§ **Extrait du texte**:
··········

En l’espace de 2 ans et demi, c’est-à-dire de ses débuts à l’UFC le 6 novembre 2021 jusqu’à à sa victoire éclair contre Jamahal Hill le 13 avril 2024, Alex Pereira aura été en tout et pour tout champion dans deux catégories différentes à l’UFC (Middleweight et Light- Heavyweight).
Ceci, alors même qu’il était déjà double-champion de kick-boxing au Glory, dans les mêmes catégories de poids !
Une comparaison de Daniel Cormier, ex-champion et désormais commentateur-analyste pour la chaîne ESPN, décrit assez bien le personnage :
"Ce mec est littéralement Thanos (le méchant iconique des films Avengers). Il débarque de nulle-part, probablement du fin fond du Brésil, il commence à collectionner des pierres d’infinités, c’est-à-dire des ceintures de champion, et personne n’est en mesure de l’arrêter. Si Izzy (Israël Adesanya) n’avait pas ouvert sa gueule pour dire « Un jour, ce mec sera le genre de type à me regarder à la télé et à déclarer devant des ivrognes: j’ai battu ce gars une fois. », il (Alex Pereira) ne serait probablement jamais venu jusqu’ici."

··········

§ **Données fournies**:
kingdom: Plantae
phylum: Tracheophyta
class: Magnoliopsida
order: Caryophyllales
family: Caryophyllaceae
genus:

··········

§ **Consigne à suivre**: Poursuivez l'extrait consacré à Alex Pereira à partir de sa dernière phrase. Les données constituent un ensemble distinct, sans rapport avec le texte.

§ **Résultat**:
Si la comparaison est en elle-même assez amusante, force est de constater qu’Alex Pereira est bel et bien devenu en très peu de temps une icône du MMA. Le brésilien s’est nettement démarqué au travers de ses KO spectaculaires, de sa rivalité anthologique avec Israël Adesanya, son main-event mémorable pour l’UFC 300 face à Jamahal Hill, ainsi que de sa personnalité très charismatique : jamais vantard, mais toujours avec la réplique qui tue.
De fait, alors qu’il a déclaré vouloir défendre une nouvelle fois son titre de champion chez les lourds-légers (peut-être face à Magomed Ankalaev ?), Poatan a également fait part de son souhait d’aller concourir chez les poids-lourds ; sous-entendant un futur choc avec Tom Aspinall, l’actuel champion intérimaire des Heavyweight.
Au vu de son ascension record à l’UFC et de son parcours hors-norme, peut-on oser l’imaginer devenir l’un des futurs GOAT (Greatest of all time, les meilleurs des meilleurs) du MMA ?
La définition varie bien sûr d’un observateur à un autre, mais à priori, pour figurer parmi la liste des GOAT du MMA, il faudrait combiner :
Un sens tactique irréprochable tout au long de sa carrière (Georges Saint-Pierre, dix ans d’avance sur tous ses adversaires d’un point de vue technique)
Des exploits sportifs extraordinaires (Anderson Silva et ses 16 victoires consécutives)
Un certain nombre de défenses de titres mondiaux (Jon Jones et ses seize titres mondiaux)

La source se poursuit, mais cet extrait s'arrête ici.